Paige transferred to the S-class submarine H.M.S. Sterlet, based in the Tay at Dundee, on 28 August 1939, and served in her during the Second World War, spending the first six months of the War employed on patrols in the North Sea, from the coast of Norway down to the Netherlands. On 21 September 1939 he married Miss Patricia Mary Parry at the St. Paul’s Cathedral, Dundee. He was promoted Lieutenant, Royal Naval Reserve, on 11 January 1940. On 8 April 1940 Sterlet left for a patrol in the Skagerrak, off the coast of Norway. The following day Germany invaded Norway. On 12 April she spotted enemy ships and unsuccessfully attacked a convoy of three merchant ships and a destroyer.

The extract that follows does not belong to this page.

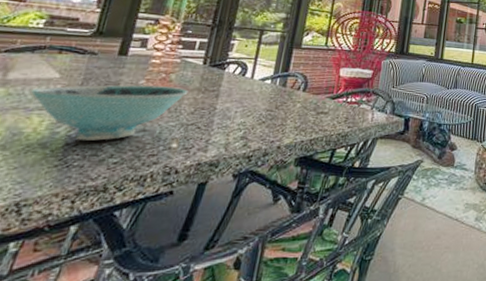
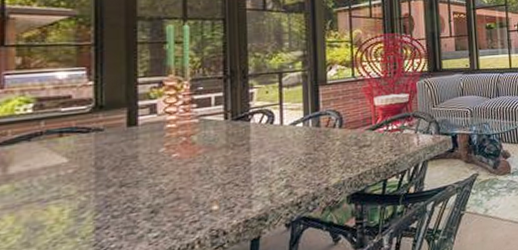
bowl: present [29,85,189,141] -> none [39,148,216,222]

The following day she was assigned a new patrol area, and on 14 April she torpedoed and sunk the German Gunnery Training Ship Brummer.
On 18 April 1940, the German anti-submarine trawlers UJ-125, UJ-126, and UJ-128 launched several depth charge attacks and claimed the sinking of a Royal Navy submarine. In all probability this was the Sterlet. In any case she failed to return to port on 27 April 1940, and was declared overdue on that date, having either been sunk in the above attack or, possibly, having struck a mine.
Paige was amongst those killed, aged 27. He is commemorated on the Portsmouth Naval Memorial, and his official date of death is recorded as 27 April 1940, the day Sterlet was declared overdue. His medals were sent to his widow Patricia Mary Paige, who had subsequently remarried Second Lieutenant Howard Jacob, Gloucestershire Regiment.
Sold with the recipient’s Commission appointing him a Sub-Lieutenant in the Royal Naval Reserve, dated 1 October 1936; the recipient’s Continuous Certificate of Discharge; Certificate of Competency as Second Mate, dated 27 September 1934; National Health and Pension Insurance Cards; the recipient’s wife’s University of London School of Medicine for Women First Examination certificate, dated 12 February 1940; and various copied research.